Katherine rose with alacrity and put on her hat and coat. “Any errands while I am in town?” she asked, hunting for her umbrella in the stair closet.
“None that I can think of,” replied Nyoda, after wrinkling her brow for a moment, “unless you want to stop at the jeweller’s and get my watch. It’s been there for several weeks, being regulated.”
“All right,” said Katherine, writing down the name of the jeweller in her memorandum book. “You’ll notice I’m not trusting my memory this time,” she remarked laughingly.
“I’ll take the five-fifteen train back,” she called over her shoulder as she went out of the front door.
“Be careful how you hold that package!” Nyoda called warningly after her. “There’s a glass of jelly in it that’ll upset!”
Gingerly holding the package by the string, Katherine picked her way through the rapidly widening puddles on the sidewalks to the station. By some miracle of good luck the package was still right side up when she arrived at the hospital, and she breathed an audible sigh of relief when it was at last safely out of her hands.

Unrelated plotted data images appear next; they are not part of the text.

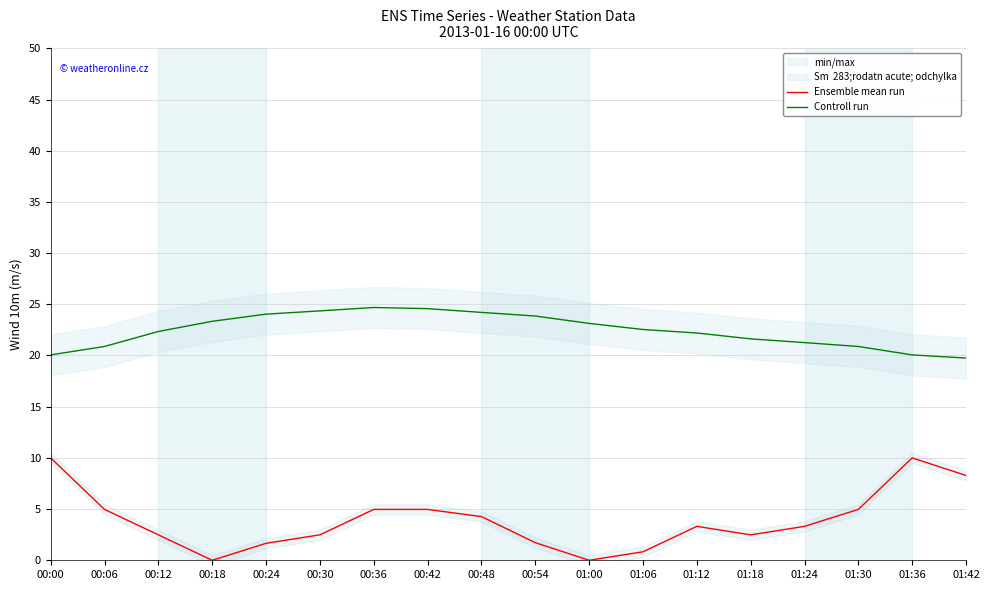

At which category is the sum across all series the highest?

00:00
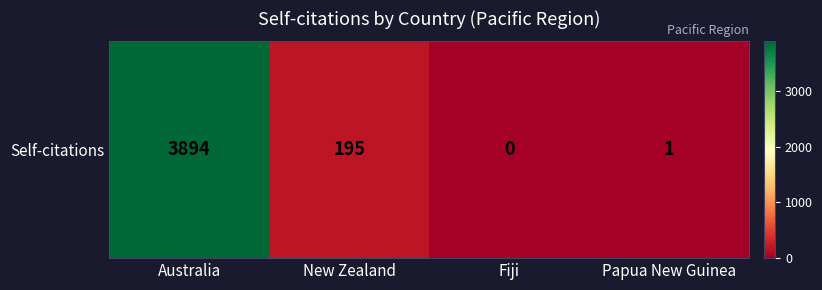

The value at Papua New Guinea is 0. True or false?

False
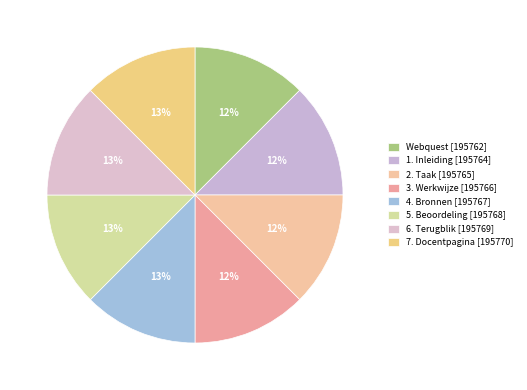

To the nearest percent, what portion does 5. Beoordeling represent?

13%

She found Mrs. Deane a frail, kindly-faced woman, bearing her discomfort cheerfully, but, nevertheless, lonesome in this strange hospital ward and very grateful for any attention shown her. Katherine began, as she described it, to “express her sympathy quietly and in a ladylike manner,” and ended up by delivering her famous “Wimmen’s Rights” speech for the benefit of the whole ward. She finally escaped, after her sixth encore, and fetched up breathless on the sidewalk, only to discover that she had left her umbrella behind, and before she retrieved it she had to give her speech all over again, for the benefit of an old lady who had been asleep during the first performance.
There still being three-quarters of an hour before train time after she had called at the jewellers for Nyoda’s watch, Katherine dropped into a smart little tea-room to while away the intervening moments with a cup of tea and a dish of her favorite shrimp salad. As she nibbled leisurely at a dainty round of brown bread and idly watched the throngs coming and going at the tables around her, a shrill cry of delight suddenly rang out above the hum of voices and the clatter of dishes.
“Katherine! Katherine Adams!”
Katherine looked up to see an animated little figure in a beaver coat and fur hat coming toward her through the crowd.